Bereitgestellter Auszug:
::::::::::

Am 19. März gibt es in den USA Hunderte Demonstrationen gegen den Irak-Krieg. Druck auf die Kongreß-Abgeordneten. Ein Gespräch mit Medea Benjamin

(Interview: Wolfgang Pomrehn, junge Welt)

* Medea Benjamin vertrat auf dem Weltsozialforum in Porto Alegre Cod Pink, ein US-amerikanisches Frauen- Friedensnetzwerk.

F: Wie steht die US-Bevölkerung zum Krieg im Irak?

Die Situation ist kompliziert. Vor den Präsidentschaftswahlen hat Bush gesagt, daß es ihm um ein Mandat für den Krieg geht, das er nun scheinbar bekommen hat. Meinungsumfragen zeigen jedoch, daß die Mehrheit der Bevölkerung gegen den Krieg ist. Andererseits ist eine Mehrheit auch der Meinung, daß ein sofortiger Truppenabzug zu einem Bürgerkrieg führen würde. Die Mehrheit ist also gegen den Krieg, aber noch nicht überzeugt, daß die Besetzung sofort beendet werden muß. Das bedeutet, daß wir uns stärker anstrengen müssen, um den Menschen zu erklären, daß es gerade die Besatzungstruppen sind, die die Verhältnisse erzeugen, aus denen ein Bürgerkrieg entstehen könnte. In diesem Zusammenhang ist es sehr gut, daß wir auf dem Weltsozialforum Scheich Jawa Al-Khalisi getroffen haben. Das ist ein religiöser Führer, der Schiiten, Sunniten, Kurden und Christen um sich versammelt hat, die gemeinsam daran arbeiten, einen Bürgerkrieg zu verhindern.

F: In den USA soll es am 19. März, dem globalen Aktionstag gegen Krieg und Besetzung, mehrere hundert Demonstrationen im ganzen Land geben. Weshalb diese Dezentralisierung?

Wir wollen auf der lokalen Ebene die Menschen erreichen und vor allem Druck auf die örtlichen Kongreß-Abgeordneten ausüben, damit sie sich weigern, auch nur einen einzigen weiteren Cent für die Besetzung zu bewilligen. Dabei werden wir deutlich machen, daß es nicht nur um den Krieg im Irak geht, sondern auch um die Vorbereitung von Kriegen gegen den Iran und eventuell auch Syrien sowie um die Drohungen gegen Venezuela.

F: Es gab auf dem Forum auch Diskussionen über den irakischen Widerstand. Wie gingen die Gesprächspartner mit den Widersprüchen um?

Ich denke, daß wir uns einig sind, das Recht der Iraker auf Widerstand gegen die Besatzung anzuerkennen. Viele unterstützen daher den Widerstand, ohne Unterscheidungen zu treffen. Andere sagen, es gebe Gruppen, die rücksichtslos mit dem Leben von Zivilisten umgingen – solchen Kräften wolle man nicht helfen. Wiederum andere werfen ein, sie könnten nicht mit Organisationen zusammenarbeiten, die die Rechte der Frauen nicht respektieren. Schließlich gab es einige, die Gewalt generell ablehnen. Da wir ein breites Bündnis gegen die Besatzung wollen, haben wir versucht, eine Formel zu finden, die möglichst alle einschließt. In der Resolution, die auf der Versammlung der sozialen Bewegungen vorgestellt wurde, heißt es also nur, daß wir das Recht auf Widerstand respektieren und daß wir uneingeschränkt gegen die Besetzung sind. Das war dann auch Konsens in unseren Diskussionen.

::::::::::

Erfasste Daten:
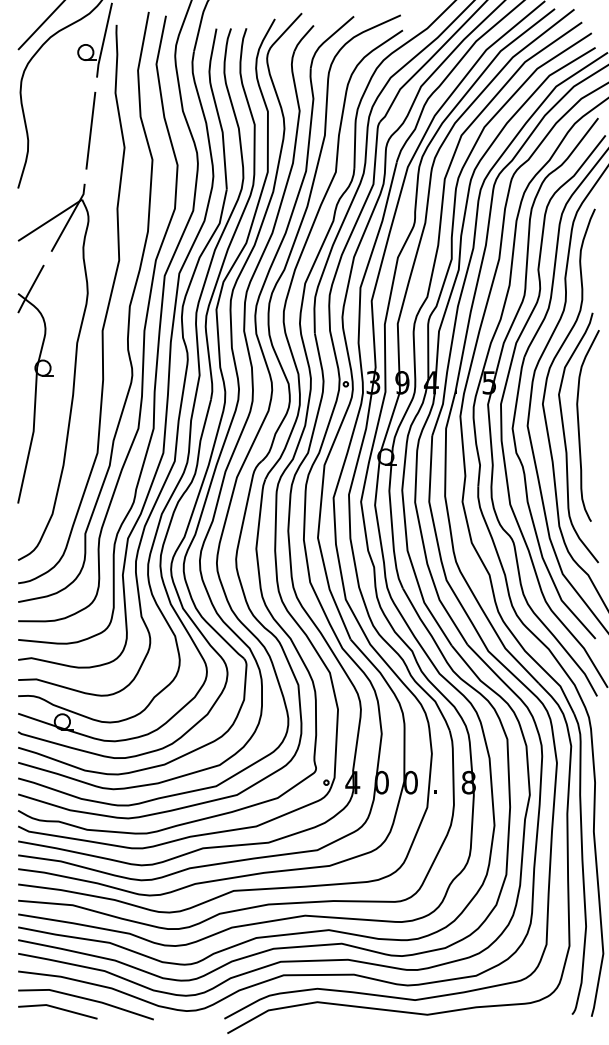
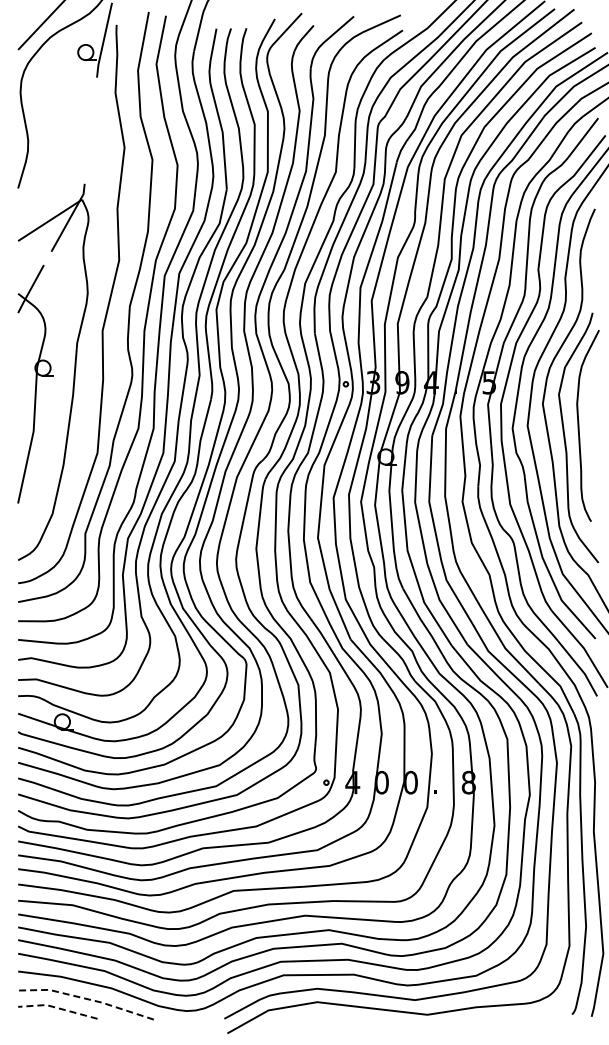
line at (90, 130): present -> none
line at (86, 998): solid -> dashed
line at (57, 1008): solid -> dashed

::::::::::

Durchzuführende Aufgabe: Gib aus dem Interview mit Medea Benjamin wortgetreu den Abschnitt aus, der mit den Worten „Wir wollen auf“ anfängt und mit „Drohungen gegen Venezuela.“ schließt.

Lösung der Aufgabe:
Wir wollen auf der lokalen Ebene die Menschen erreichen und vor allem Druck auf die örtlichen Kongreß-Abgeordneten ausüben, damit sie sich weigern, auch nur einen einzigen weiteren Cent für die Besetzung zu bewilligen. Dabei werden wir deutlich machen, daß es nicht nur um den Krieg im Irak geht, sondern auch um die Vorbereitung von Kriegen gegen den Iran und eventuell auch Syrien sowie um die Drohungen gegen Venezuela.